**What is expected**
Everything in the data that follows has to be repeated verbatim.

**The data**
######
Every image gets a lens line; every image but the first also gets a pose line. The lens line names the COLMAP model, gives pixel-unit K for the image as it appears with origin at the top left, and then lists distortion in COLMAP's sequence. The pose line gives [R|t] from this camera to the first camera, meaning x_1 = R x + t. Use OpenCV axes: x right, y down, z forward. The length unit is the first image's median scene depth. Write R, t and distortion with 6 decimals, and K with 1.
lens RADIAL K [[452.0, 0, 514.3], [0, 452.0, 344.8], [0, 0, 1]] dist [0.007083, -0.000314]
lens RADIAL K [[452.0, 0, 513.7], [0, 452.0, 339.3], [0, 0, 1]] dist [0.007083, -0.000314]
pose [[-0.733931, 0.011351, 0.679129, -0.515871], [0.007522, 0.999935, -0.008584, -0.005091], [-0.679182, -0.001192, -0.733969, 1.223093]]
######
**Your response**
Every image gets a lens line; every image but the first also gets a pose line. The lens line names the COLMAP model, gives pixel-unit K for the image as it appears with origin at the top left, and then lists distortion in COLMAP's sequence. The pose line gives [R|t] from this camera to the first camera, meaning x_1 = R x + t. Use OpenCV axes: x right, y down, z forward. The length unit is the first image's median scene depth. Write R, t and distortion with 6 decimals, and K with 1.
lens RADIAL K [[452.0, 0, 514.3], [0, 452.0, 344.8], [0, 0, 1]] dist [0.007083, -0.000314]
lens RADIAL K [[452.0, 0, 513.7], [0, 452.0, 339.3], [0, 0, 1]] dist [0.007083, -0.000314]
pose [[-0.733931, 0.011351, 0.679129, -0.515871], [0.007522, 0.999935, -0.008584, -0.005091], [-0.679182, -0.001192, -0.733969, 1.223093]]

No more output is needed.